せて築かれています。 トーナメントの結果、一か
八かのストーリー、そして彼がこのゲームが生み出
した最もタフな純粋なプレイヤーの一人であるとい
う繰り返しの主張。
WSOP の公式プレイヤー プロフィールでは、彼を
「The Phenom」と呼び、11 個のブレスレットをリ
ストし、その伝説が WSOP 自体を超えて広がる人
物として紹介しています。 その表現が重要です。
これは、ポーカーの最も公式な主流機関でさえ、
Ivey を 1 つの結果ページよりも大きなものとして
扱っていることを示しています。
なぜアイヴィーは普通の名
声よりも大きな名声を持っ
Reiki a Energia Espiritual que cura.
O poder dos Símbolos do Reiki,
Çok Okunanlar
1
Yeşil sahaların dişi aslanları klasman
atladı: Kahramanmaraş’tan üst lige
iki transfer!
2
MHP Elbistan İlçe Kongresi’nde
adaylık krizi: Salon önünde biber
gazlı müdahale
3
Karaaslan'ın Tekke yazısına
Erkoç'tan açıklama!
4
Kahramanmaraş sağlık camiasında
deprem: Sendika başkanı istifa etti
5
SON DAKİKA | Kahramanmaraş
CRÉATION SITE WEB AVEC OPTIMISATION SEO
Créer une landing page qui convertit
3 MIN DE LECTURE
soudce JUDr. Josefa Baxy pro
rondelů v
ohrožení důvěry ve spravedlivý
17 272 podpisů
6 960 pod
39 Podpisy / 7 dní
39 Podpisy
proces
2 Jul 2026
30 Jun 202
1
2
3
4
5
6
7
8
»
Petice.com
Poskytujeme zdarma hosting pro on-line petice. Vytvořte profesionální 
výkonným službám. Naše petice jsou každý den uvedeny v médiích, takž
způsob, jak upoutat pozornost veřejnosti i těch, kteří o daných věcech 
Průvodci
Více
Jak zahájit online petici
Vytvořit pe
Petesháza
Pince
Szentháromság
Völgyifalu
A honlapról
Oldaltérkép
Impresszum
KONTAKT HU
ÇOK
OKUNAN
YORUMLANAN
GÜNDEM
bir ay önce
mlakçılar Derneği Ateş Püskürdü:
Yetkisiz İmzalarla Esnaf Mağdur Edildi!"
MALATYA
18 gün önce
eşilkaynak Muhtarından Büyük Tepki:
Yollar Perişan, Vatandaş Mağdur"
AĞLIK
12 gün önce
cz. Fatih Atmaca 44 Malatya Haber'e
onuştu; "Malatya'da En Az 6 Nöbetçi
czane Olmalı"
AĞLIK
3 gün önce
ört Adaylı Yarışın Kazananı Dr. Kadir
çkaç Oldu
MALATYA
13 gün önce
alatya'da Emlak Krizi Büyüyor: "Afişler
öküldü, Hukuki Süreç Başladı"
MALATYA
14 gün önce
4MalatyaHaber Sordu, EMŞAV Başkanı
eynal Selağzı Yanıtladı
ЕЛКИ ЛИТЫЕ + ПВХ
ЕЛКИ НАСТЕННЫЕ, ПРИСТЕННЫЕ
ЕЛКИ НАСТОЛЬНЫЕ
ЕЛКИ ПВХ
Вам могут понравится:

• TRY IT:
Everything from the line with "öküldü, Hukuki Süreç" through the final line of the entries above must be duplicated exactly; both ends belong, and no other line does.

• RESULT FOR THIS EXERCISE:
öküldü, Hukuki Süreç Başladı"
MALATYA
14 gün önce
4MalatyaHaber Sordu, EMŞAV Başkanı
eynal Selağzı Yanıtladı
ЕЛКИ ЛИТЫЕ + ПВХ
ЕЛКИ НАСТЕННЫЕ, ПРИСТЕННЫЕ
ЕЛКИ НАСТОЛЬНЫЕ
ЕЛКИ ПВХ
Вам могут понравится:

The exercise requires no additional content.